Pedaço mais singelo
São Paulo é um mar que se espraia por mais de 1.000 km, em todas as direções, morro abaixo e morro acima, numa bagunça urbana espantosa, que mistura e separa, atraindo os opostos e criando quadros únicos, um mais inusitado do que o outro.
Dentro deste universo caótico a poesia convive com a violência, a miséria com a fartura, a beleza com o horrível. Cada rua tem algo diferente que a faz única, diversa de todas as outras, até quando são quase iguais, nos confins de seu limites, ou balizando os conjuntos habitacionais.
A cada passo a cidade se transforma, surge outra, com detalhes que não se encontram em nenhuma parte e que, somados, criam um mundo que é um pequeno pedaço de outro mundo, muito mais vasto, e onde diariamente se perdem tantos Raimundos.

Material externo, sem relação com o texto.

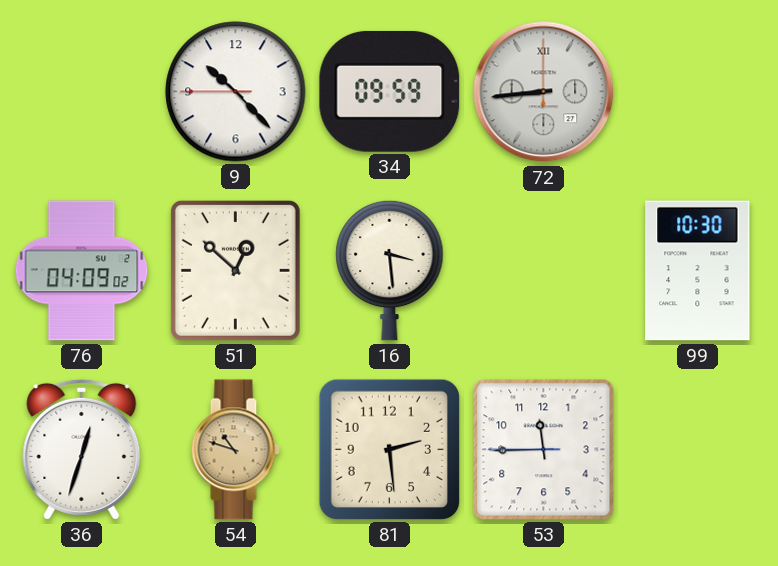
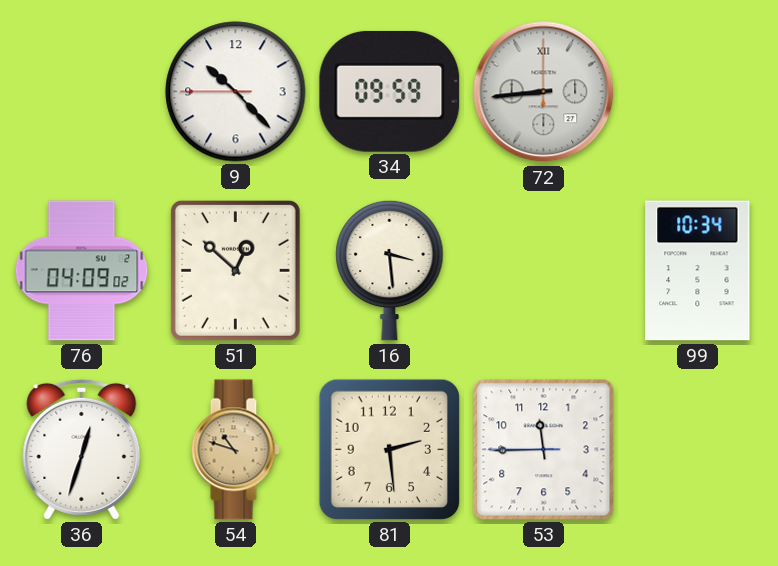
99: 10:30 -> 10:34
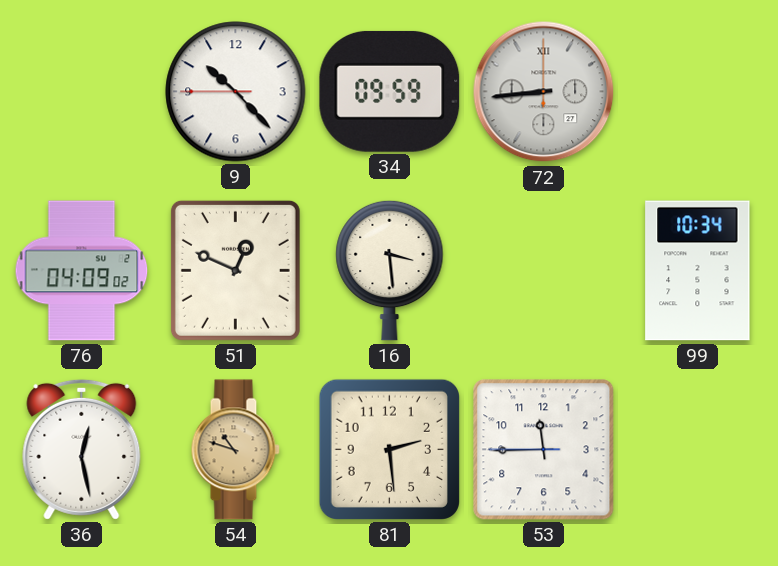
51: 12:52 -> 12:49
36: 12:33 -> 12:28
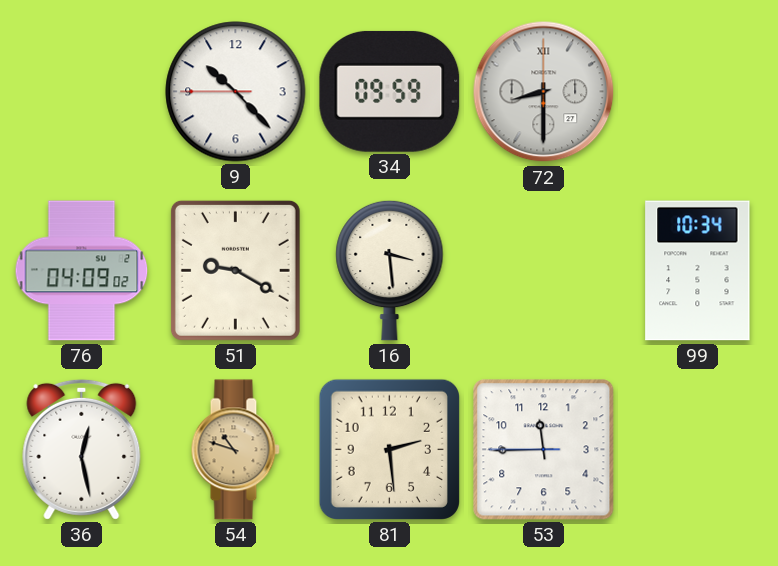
72: 8:44 -> 8:30
51: 12:49 -> 9:20
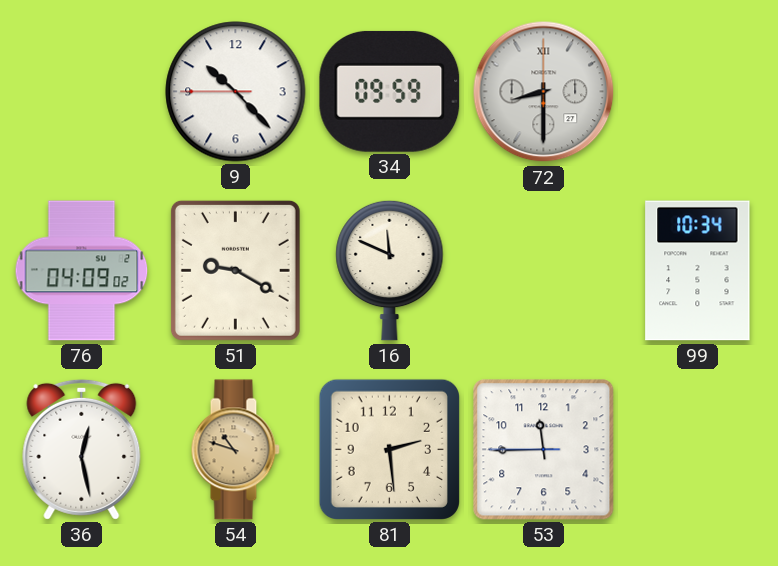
16: 3:29 -> 11:49
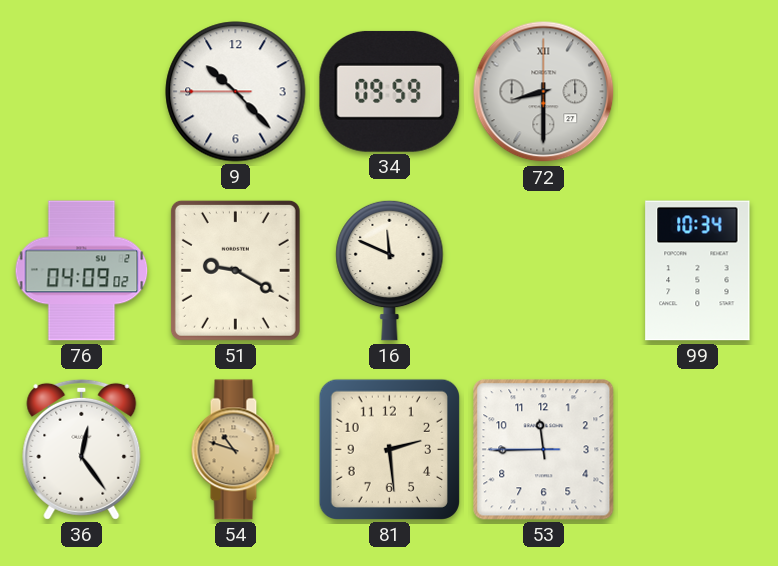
36: 12:28 -> 12:24
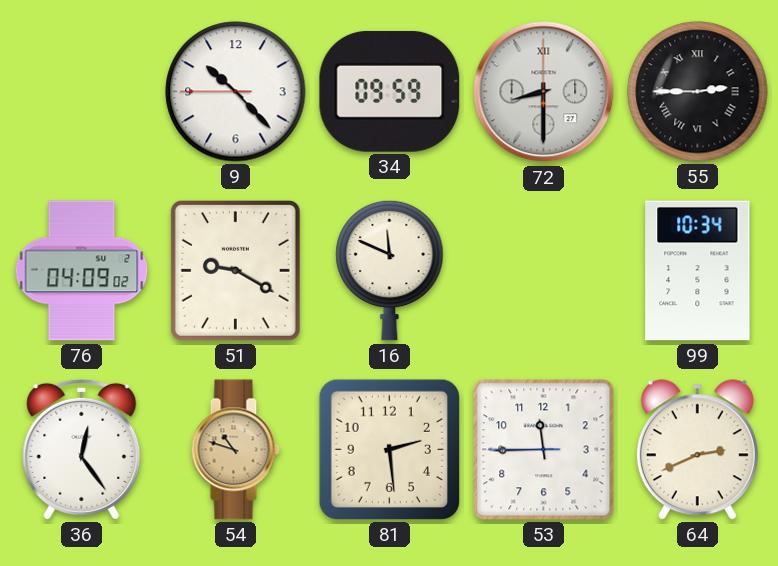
55: none -> 2:45
64: none -> 2:41
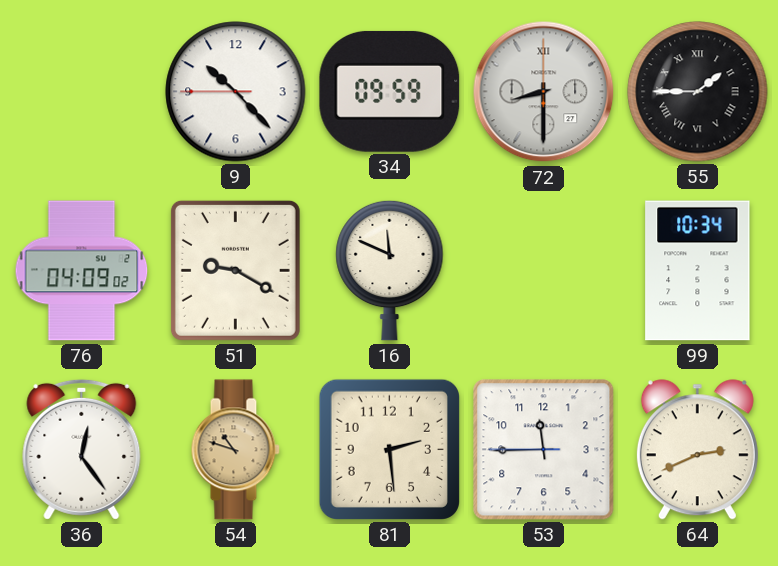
55: 2:45 -> 1:45
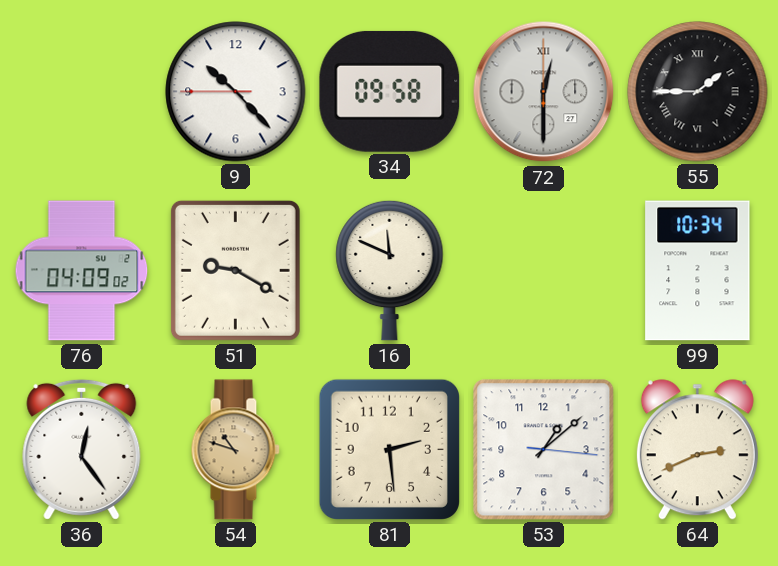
34: 09:59 -> 09:58
72: 8:30 -> 12:30
53: 11:44 -> 1:08
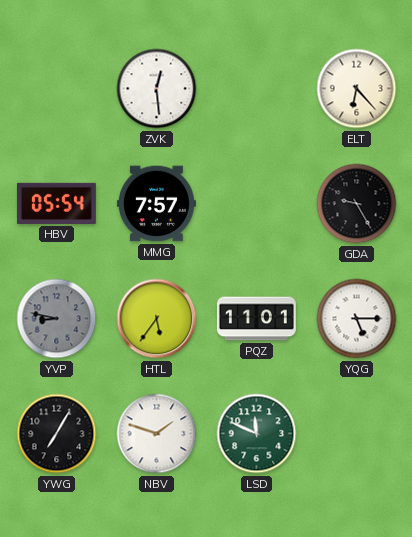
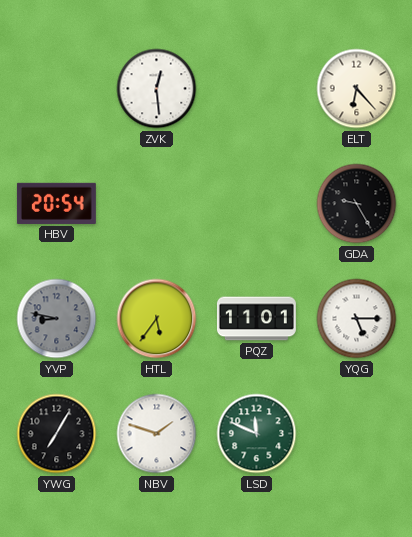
HBV: 05:54 -> 20:54
MMG: 7:57 -> none
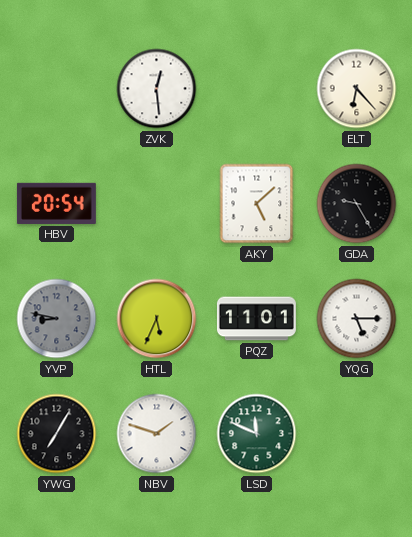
AKY: none -> 5:08
HTL: 5:36 -> 5:34
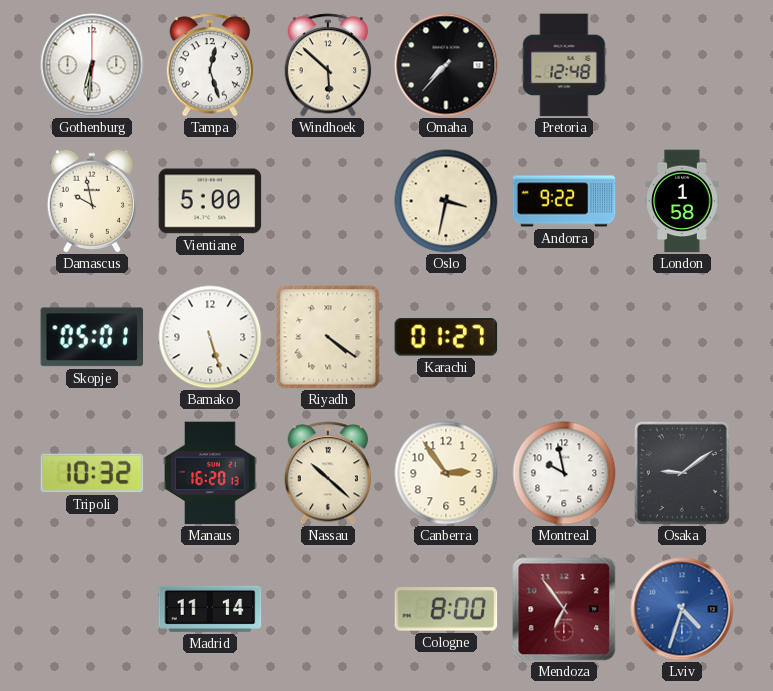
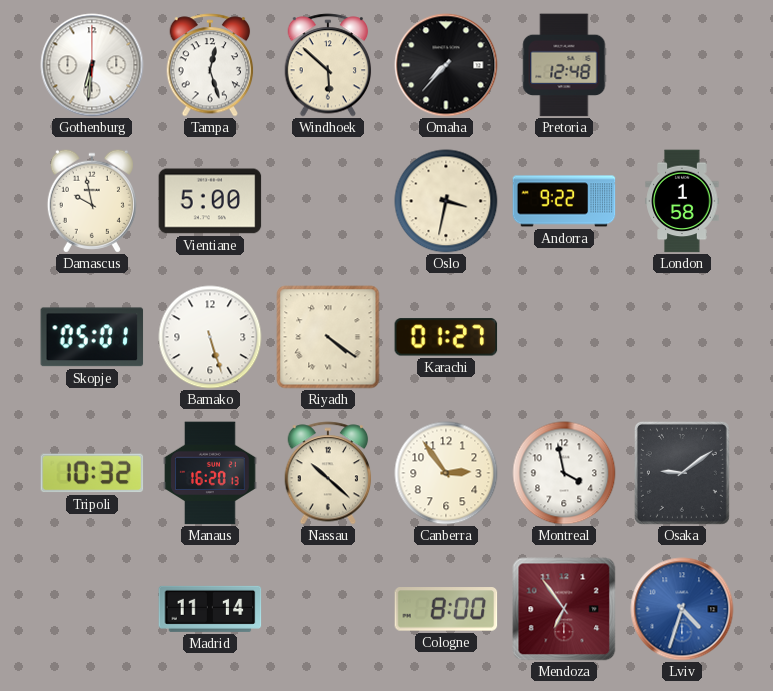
Montreal: 9:58 -> 3:58
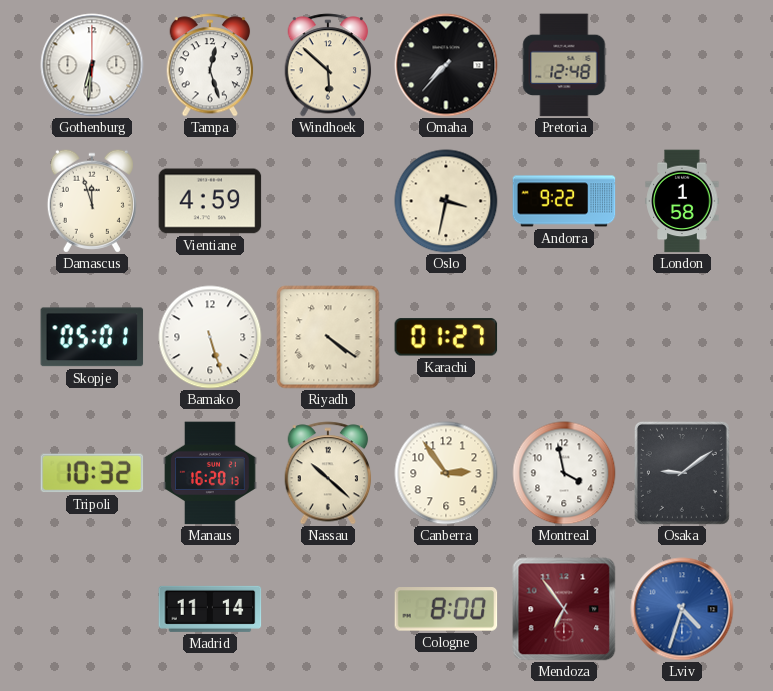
Damascus: 9:58 -> 11:57
Vientiane: 5:00 -> 4:59
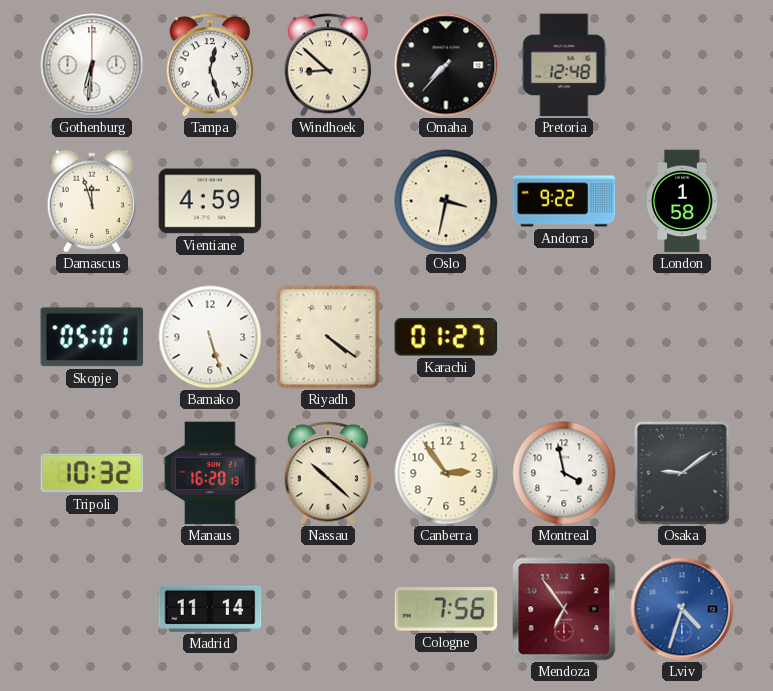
Windhoek: 5:52 -> 8:52
Cologne: 8:00 -> 7:56
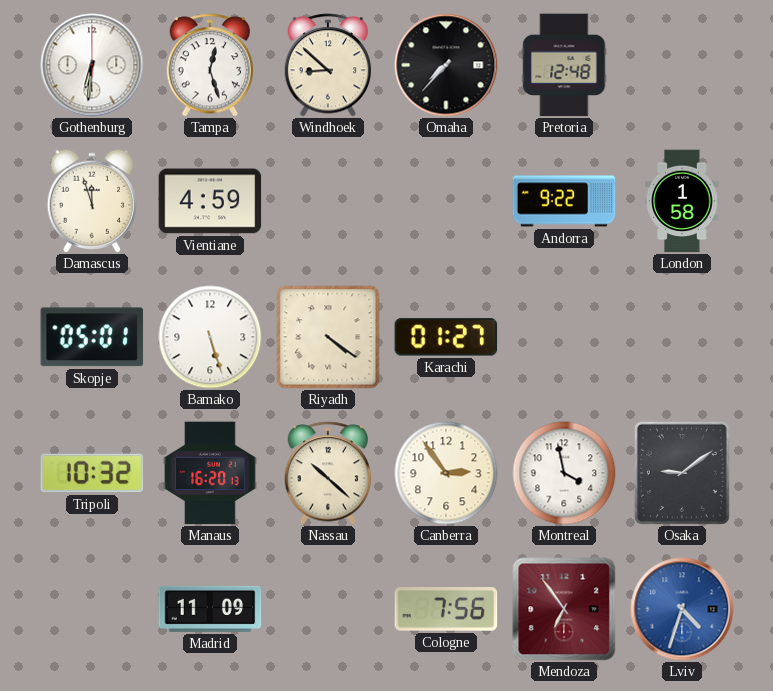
Oslo: 3:32 -> none
Madrid: 11:14 -> 11:09
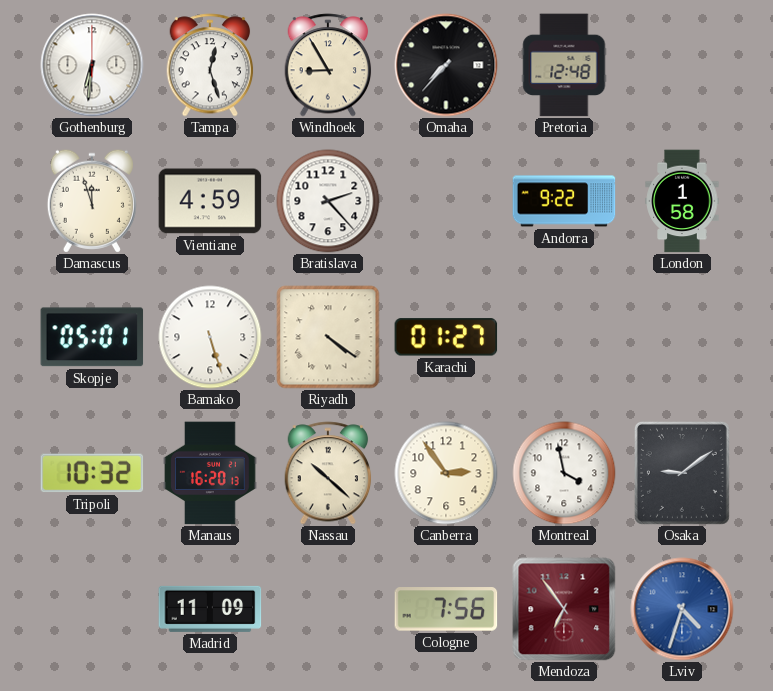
Windhoek: 8:52 -> 8:55
Bratislava: none -> 2:23
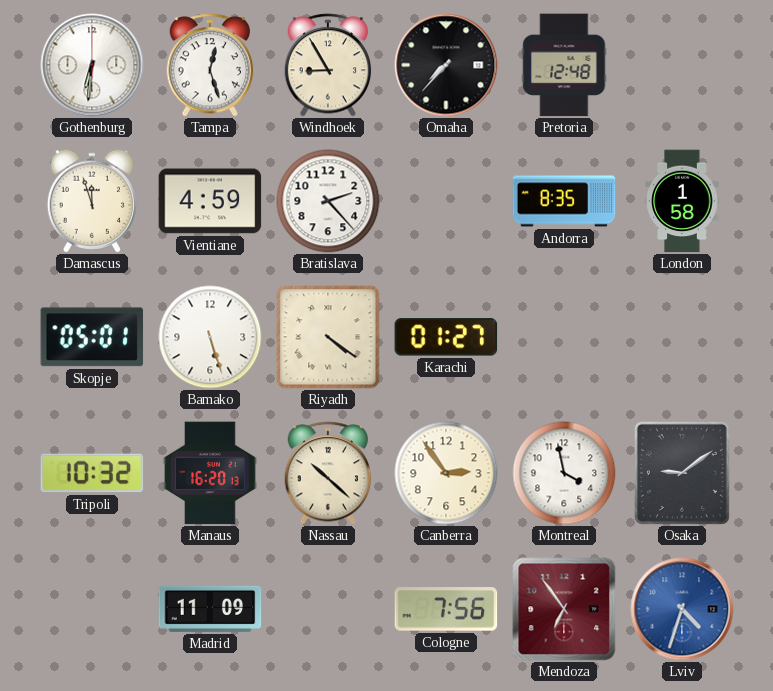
Andorra: 9:22 -> 8:35
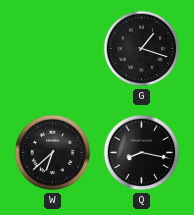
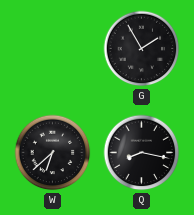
G: 1:18 -> 1:55
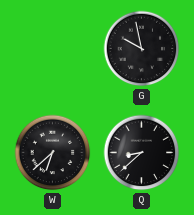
G: 1:55 -> 9:58
Q: 8:17 -> 8:38
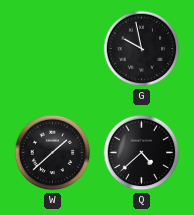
W: 6:38 -> 1:38
Q: 8:38 -> 4:38
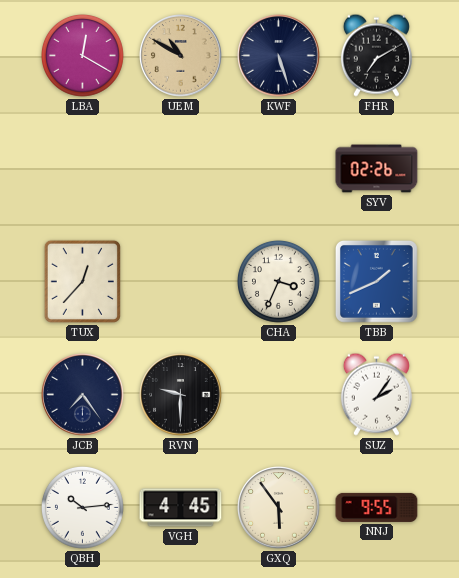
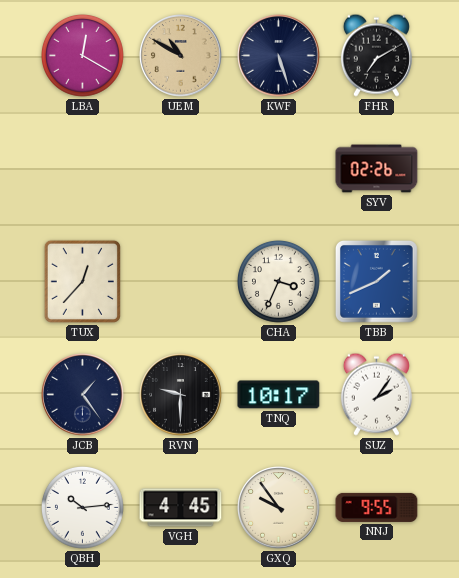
JCB: 7:24 -> 1:24
TNQ: none -> 10:17
GXQ: 5:54 -> 9:54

Entre todos os nortes que balizam a cidade, entre tantos rumos e tantas partes, nenhuma é mais singela do que o centro velho. Antigo coração da metrópole, faz tempo que ele deixou de pulsar, substituído por outros corações que também vão tendo – e perdendo – a sua vez.
Mas o centro velho, se perdeu sua importância econômica e política, manteve seu carisma, feito do encontro de opostos, como os sisudos banqueiros que dividem suas ruas estreitas com os camelôs; ou os prédios humildes da praça da sé, que são obrigados, todos os dias , a dormir e a acordar, olhando de frente para a catedral e para o tribunal de justiça.
Mas eles não sentem inveja. Eles sabem que a casa de deus e a casa da justiça precisam ser bonitas.
Afinal, se Deus não tiver uma casa que o louve à altura, como esperar que ele se compadeça dos nossos pecados – que aqui podem ser muitos?
E se os homens não honrarem a justiça que os faz iguais, como esperar um futuro melhor?
O centro velho tem contrastes que fazem pensar nas esquinas da vida.